Oppenheimer’s life and legacy continue to be debated today. Some see him as a hero who helped to end World War II, while others see him as a villain who helped to create the most destructive weapon in human history. His story is a reminder of the complex moral choices that scientists and policymakers face when dealing with the power of nuclear weapons.

6. Can We Forgive Oppenheimer?

J. Robert Oppenheimer was dubbed the Father of the Atomic Bomb, and though he did what was asked of him, the scientist ultimately lost everything following the security hearing. His friends, labeled a traitor, betrayed him, and his relationship with Jean Tatlock was dragged into the proceedings. He was publicly humiliated, his reputation smeared, and he never recovered.

Despite his accomplishments and going through the hearings without fighting back, Kitty claims the world wouldn’t forgive him for the atomic bomb.

Can Oppenheimer be forgiven? In 2022, the Department of Energy released a statement reversing the decision to revoke Oppenheimer’s security clearance in 1954, which suggests the U.S. government has forgiven him. But has the world? It might depend on whom one asks. The effects of the atomic bomb, the 200,000 deaths it caused in Hiroshima and Nagasaki, and the nuclear weapons development that came after are still being felt today.

While Oppenheimer became a proponent of nuclear peace later in life, his legacy is more of a cautionary tale.

7. About Oppenheimer

Oppenheimer is a movie written and directed by Christopher Nolan. It’s based on the Pulitzer-winning book ‘American Prometheus: The Triumph and Tragedy of J. Robert Oppenheimer’ by the late Martin J. Sherwin and Kai Bird. The movie is produced by Nolan, his wife Emma Thomas and Atlas Entertainment’s Charles Roven.

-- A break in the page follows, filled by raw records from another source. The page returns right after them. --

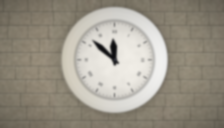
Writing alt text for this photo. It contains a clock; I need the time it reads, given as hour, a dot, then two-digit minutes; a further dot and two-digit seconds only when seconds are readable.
11.52
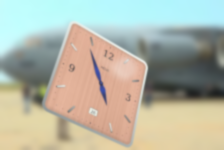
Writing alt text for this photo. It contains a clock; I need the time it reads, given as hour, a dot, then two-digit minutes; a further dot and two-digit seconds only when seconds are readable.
4.54
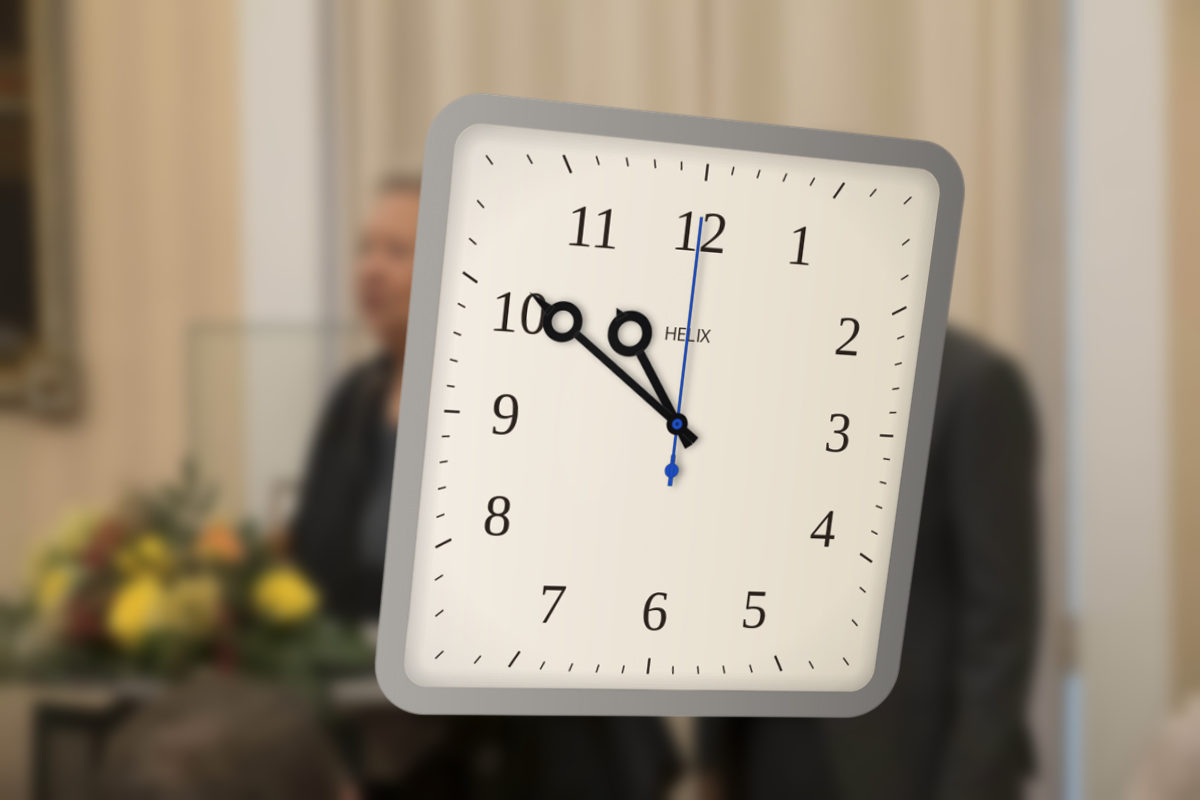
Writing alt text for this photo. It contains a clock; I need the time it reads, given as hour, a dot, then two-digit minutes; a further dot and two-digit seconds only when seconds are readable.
10.51.00
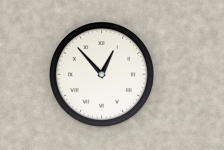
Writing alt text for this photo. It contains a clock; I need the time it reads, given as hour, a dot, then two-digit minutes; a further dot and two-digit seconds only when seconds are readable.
12.53
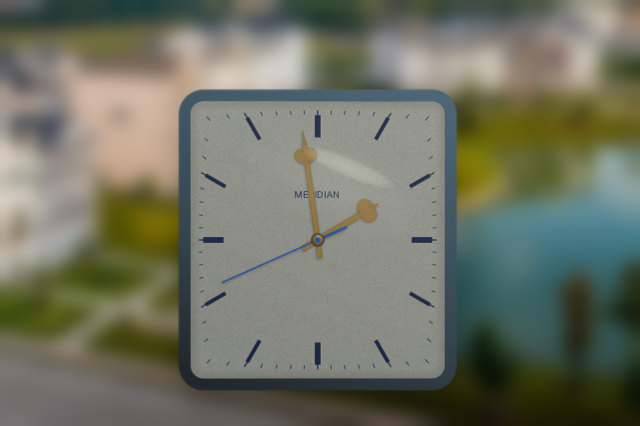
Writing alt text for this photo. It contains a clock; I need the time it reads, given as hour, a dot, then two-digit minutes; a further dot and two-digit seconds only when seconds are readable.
1.58.41
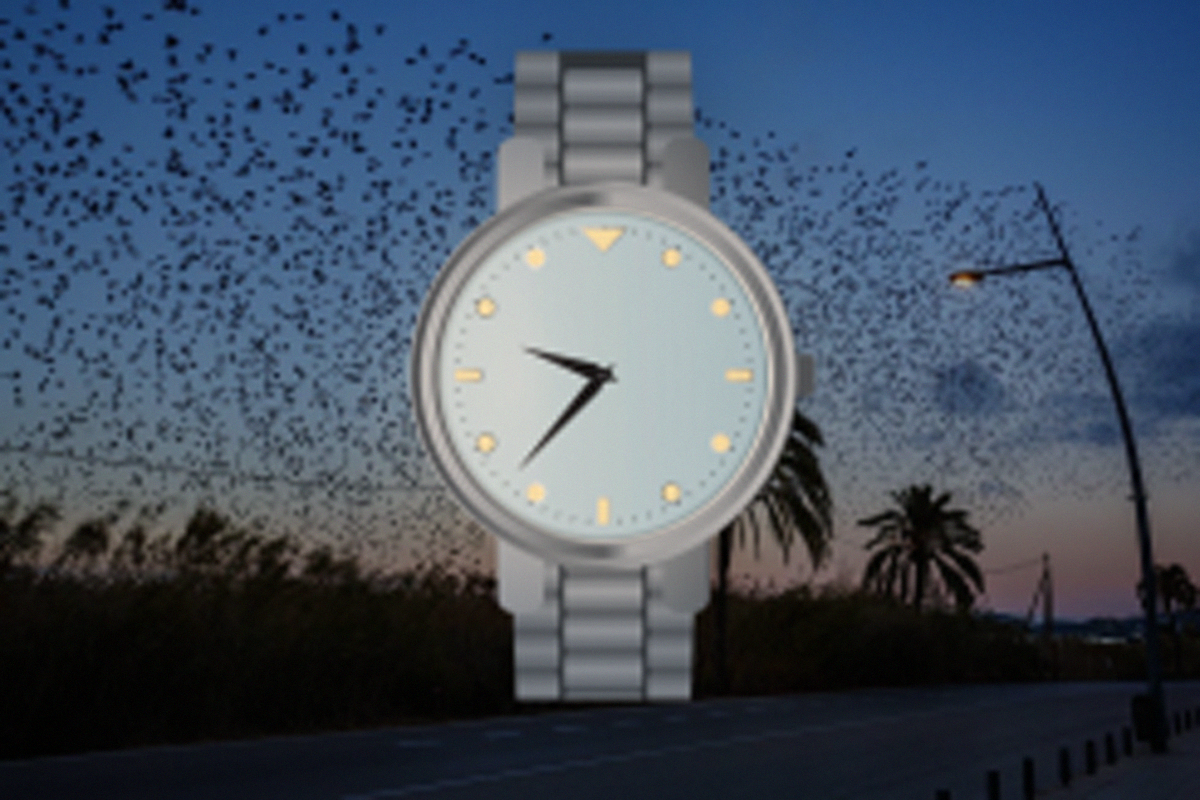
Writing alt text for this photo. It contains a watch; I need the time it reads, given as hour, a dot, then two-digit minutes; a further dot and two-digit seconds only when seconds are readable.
9.37
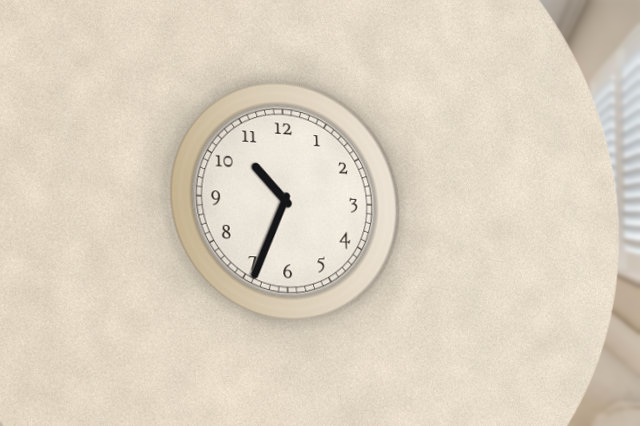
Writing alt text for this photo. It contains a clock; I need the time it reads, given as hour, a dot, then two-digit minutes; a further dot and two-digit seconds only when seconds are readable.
10.34
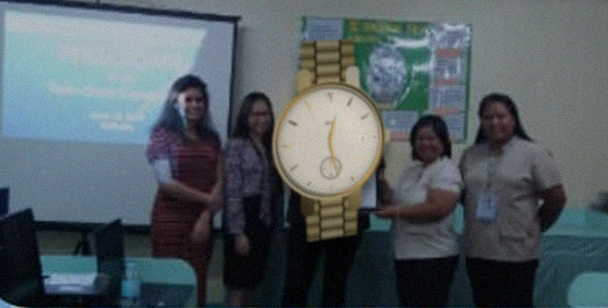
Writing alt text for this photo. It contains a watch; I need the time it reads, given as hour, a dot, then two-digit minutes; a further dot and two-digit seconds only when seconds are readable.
12.28
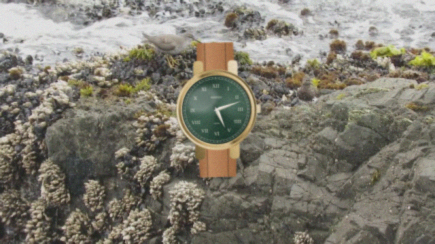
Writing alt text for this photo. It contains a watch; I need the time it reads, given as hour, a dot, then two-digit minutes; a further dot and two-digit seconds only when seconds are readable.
5.12
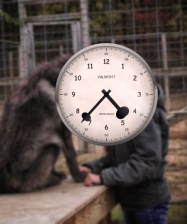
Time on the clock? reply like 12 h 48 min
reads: 4 h 37 min
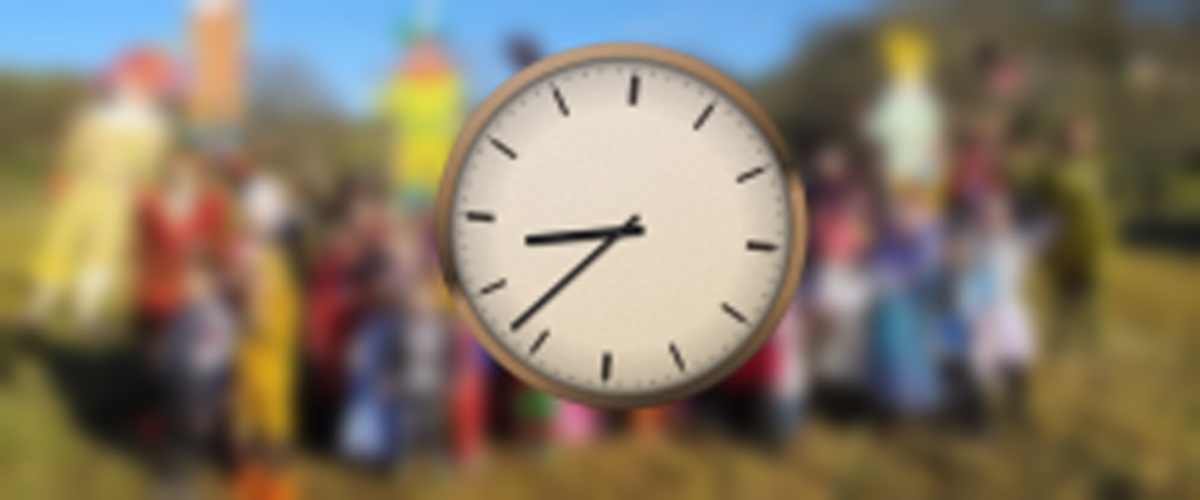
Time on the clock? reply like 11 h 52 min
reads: 8 h 37 min
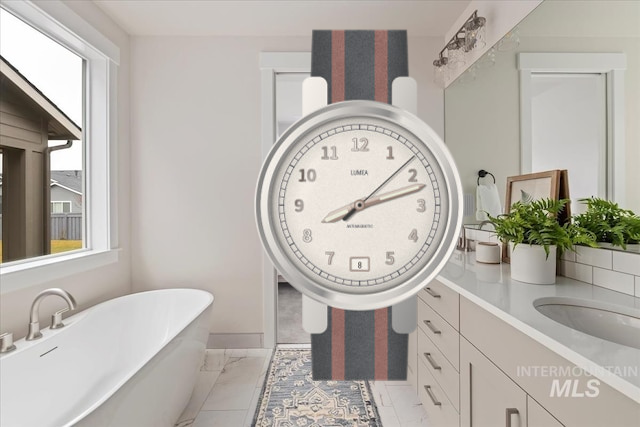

J. Robert Oppenheimer was a theoretical physicist who is now considered the Father of the Atomic Bomb. He was responsible for the research and development of the first nuclear bombs, later called the Manhattan Project.

The biographical movie by Nolan sees Peaky Blinders’ star Cillian Murphy essaying the lead role of J. Robert Oppenheimer. The movie released in theaters on July 21, 2023.